If a question asks whether a factor does more harm than good towards a particular event, it wants you to make a comparison. Ho suggests you can start by comparing political, economic, cultural, military and educational aspects, and then determine whether the factor is harmful or not.

But when a question asks if you agree with a statement, state your stance and explain why you’ve made such a choice, Ho says.

“Q5 in the 2014 DSE history exam Paper Two asks if ‘a characteristic of the Cold War (1956-91) was US responses to USSR challenges rather than USSR responses to US challenges’. Remember that these two characteristics coexist – your answer won’t impress your markers if you only talk about one phenomenon.”

Keep an eye out for keywords

Recognising keywords in the questions can be the difference between achieving a higher or a lower grade. Fung says that you need to pay extra attention to words like “primarily”, “mainly” and “main reason”. If questions contain these words, you should make comparisons and draw a conclusion to whether or not the cause in the question plays the most crucial role towards an event.

Ho says some students get confused when they see two particular words – views and attitudes. They are generally used in data based questions.

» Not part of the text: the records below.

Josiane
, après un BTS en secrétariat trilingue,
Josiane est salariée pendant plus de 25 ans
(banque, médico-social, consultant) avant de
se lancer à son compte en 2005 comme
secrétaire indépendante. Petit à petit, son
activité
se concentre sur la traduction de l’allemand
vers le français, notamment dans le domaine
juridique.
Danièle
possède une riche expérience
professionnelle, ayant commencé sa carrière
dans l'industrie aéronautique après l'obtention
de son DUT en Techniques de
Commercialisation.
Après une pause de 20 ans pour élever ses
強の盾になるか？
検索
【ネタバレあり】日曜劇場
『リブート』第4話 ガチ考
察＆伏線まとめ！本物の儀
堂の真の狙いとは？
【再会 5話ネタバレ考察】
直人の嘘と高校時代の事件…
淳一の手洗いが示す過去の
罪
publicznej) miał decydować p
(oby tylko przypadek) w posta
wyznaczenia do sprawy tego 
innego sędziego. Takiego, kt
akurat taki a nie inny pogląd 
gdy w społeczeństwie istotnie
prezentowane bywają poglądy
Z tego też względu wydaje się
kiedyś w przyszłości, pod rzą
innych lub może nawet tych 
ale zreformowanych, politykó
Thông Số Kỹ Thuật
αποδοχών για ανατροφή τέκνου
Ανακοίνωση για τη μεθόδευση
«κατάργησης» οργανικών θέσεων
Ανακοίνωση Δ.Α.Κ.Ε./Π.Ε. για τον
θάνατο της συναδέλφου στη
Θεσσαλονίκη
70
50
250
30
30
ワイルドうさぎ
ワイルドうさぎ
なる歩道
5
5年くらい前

For attitudes, Ho says that you should use verbs or adjectives, such as “support”, appreciate”, “criticise”, “optimistic” or “pessimistic”. Views refer to what writers, politicians or cartoon characters in the sources are thinking about or might be trying to convey, and you should try to explain why they have such opinions.

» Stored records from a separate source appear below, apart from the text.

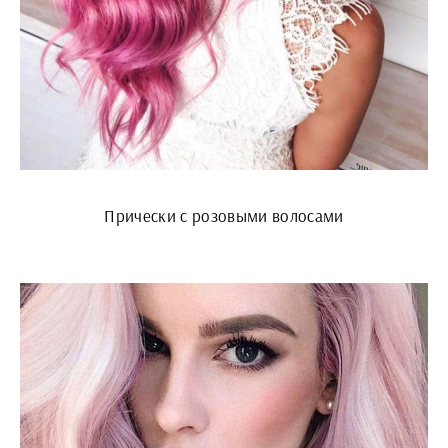
Прически с розовыми волосами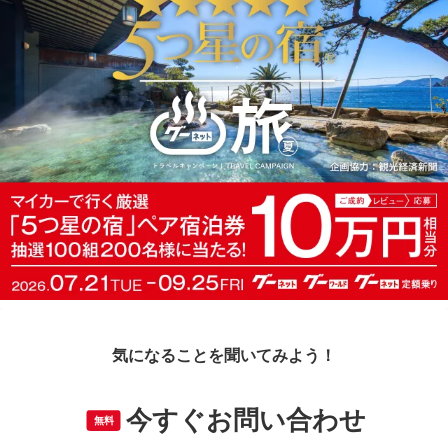
気になることを聞いてみよう！
今すぐお問い合わせ
無料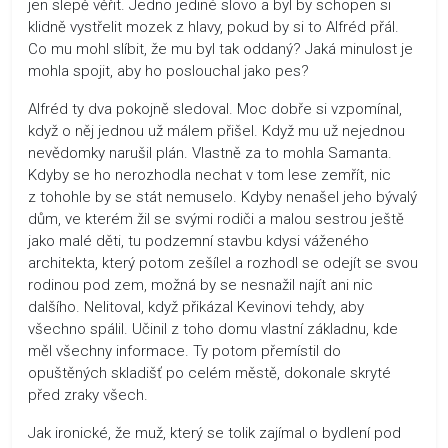
jen slepě věřit. Jedno jediné slovo a byl by schopen si
klidně vystřelit mozek z hlavy, pokud by si to Alfréd přál.
Co mu mohl slíbit, že mu byl tak oddaný? Jaká minulost je
mohla spojit, aby ho poslouchal jako pes?
Alfréd ty dva pokojně sledoval. Moc dobře si vzpomínal,
když o něj jednou už málem přišel. Když mu už nejednou
nevědomky narušil plán. Vlastně za to mohla Samanta.
Kdyby se ho nerozhodla nechat v tom lese zemřít, nic
z tohohle by se stát nemuselo. Kdyby nenašel jeho bývalý
dům, ve kterém žil se svými rodiči a malou sestrou ještě
jako malé děti, tu podzemní stavbu kdysi váženého
architekta, který potom zešílel a rozhodl se odejít se svou
rodinou pod zem, možná by se nesnažil najít ani nic
dalšího. Nelitoval, když přikázal Kevinovi tehdy, aby
všechno spálil. Učinil z toho domu vlastní základnu, kde
měl všechny informace. Ty potom přemístil do
opuštěných skladišť po celém městě, dokonale skryté
před zraky všech.
Jak ironické, že muž, který se tolik zajímal o bydlení pod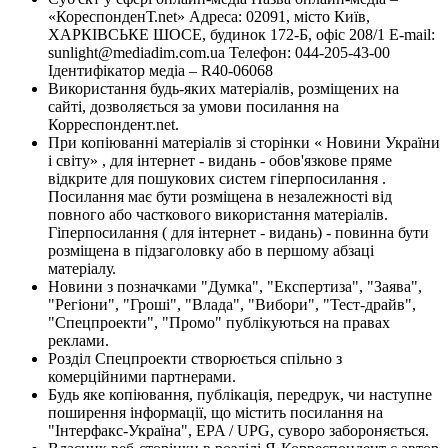
«КореспонденТ.net» Адреса: 02091, місто Київ,
ХАРКІВСЬКЕ ШОСЕ, будинок 172-Б, офіс 208/1 E-mail:
sunlight@mediadim.com.ua
Телефон: 044-205-43-00
Ідентифікатор медіа – R40-06068
Використання будь-яких матеріалів, розміщених на
сайті, дозволяється за умови посилання на
Корреспондент.net.
При копіюванні матеріалів зі сторінки « Новини України
і світу» , для інтернет - видань - обов'язкове пряме
відкрите для пошукових систем гіперпосилання .
Посилання має бути розміщена в незалежності від
повного або часткового використання матеріалів.
Гіперпосилання ( для інтернет - видань) - повинна бути
розміщена в підзаголовку або в першому абзаці
матеріалу.
Новини з позначками "Думка", "Експертиза", "Заява",
"Регіони", "Гроші", "Влада", "Вибори", "Тест-драйв",
"Спецпроекти", "Промо" публікуються на правах
реклами.
Розділ Спецпроекти створюється спільно з
комерційними партнерами.
Будь яке копіювання, публікація, передрук, чи наступне
поширення інформації, що містить посилання на
"Інтерфакс-Україна", EPA / UPG, суворо забороняється.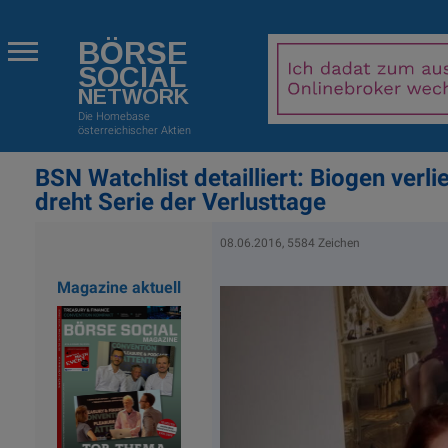
BÖRSE
SOCIAL
NETWORK
Die Homebase
österreichischer Aktien
BSN Watchlist detailliert: Biogen verli
dreht Serie der Verlusttage
08.06.2016, 5584 Zeichen
Magazine aktuell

When a question asks you to use both sources and your own knowledge, one half of your answer should be based on what you’ve learnt, Ho says. Bring your own knowledge to the table and don’t just rely on the sources, Ho warns, otherwise you will earn low scores.

Fung recommends giving well-balanced answers, especially for the essay questions. For example, if a question asks about the causes of the Second world war, he says many students will tend to focus on the rise of Nazism and Adolf Hitler’s aggressive policies, and not on the other factors that also played a role in the outbreak of the war, such as the rise of Fascism in Italy, Japanese militarism and the Soviet Union’s invasion of Eastern Europe.

Interpreting sources

When reading the sources in data based questions, Fung suggests that you should look at the written texts first. Try to interpret the sources’ messages and figure out the attitudes or the views of the writer towards a historical event. Another source that might be given is a cartoon, which is there to further explain or exaggerate the writers’ thoughts on the event.

“Be aware of some tricky data based questions,” Fung warns. “Q4(a) in last year’s Paper One asked students to suggest a caption for the cartoon and justify their answers. You can expect this year’s Paper One to ask you questions like this. Some questions may ask you to suggest a headline for a cartoon or what the characters’ facial expressions in the sources infer. If you come across these questions, find out when and where the cartoon was published, and who the writers were. The written texts will also give you some hints.”

Keep it timely

Ho advises you to manage your time well, and answer as many questions as you can – a single mark can be the difference between one grade and another.

You have 105 minutes for Paper One, and Ho recommends spending 25 minutes at most on each question if there are four data based questions. This way, you will have given each of the questions a go, and you stand a better chance of gaining the most marks.

For Paper Two, you need to choose two questions and answer both in 90 minutes, so you should be spending 45 minutes on each essay.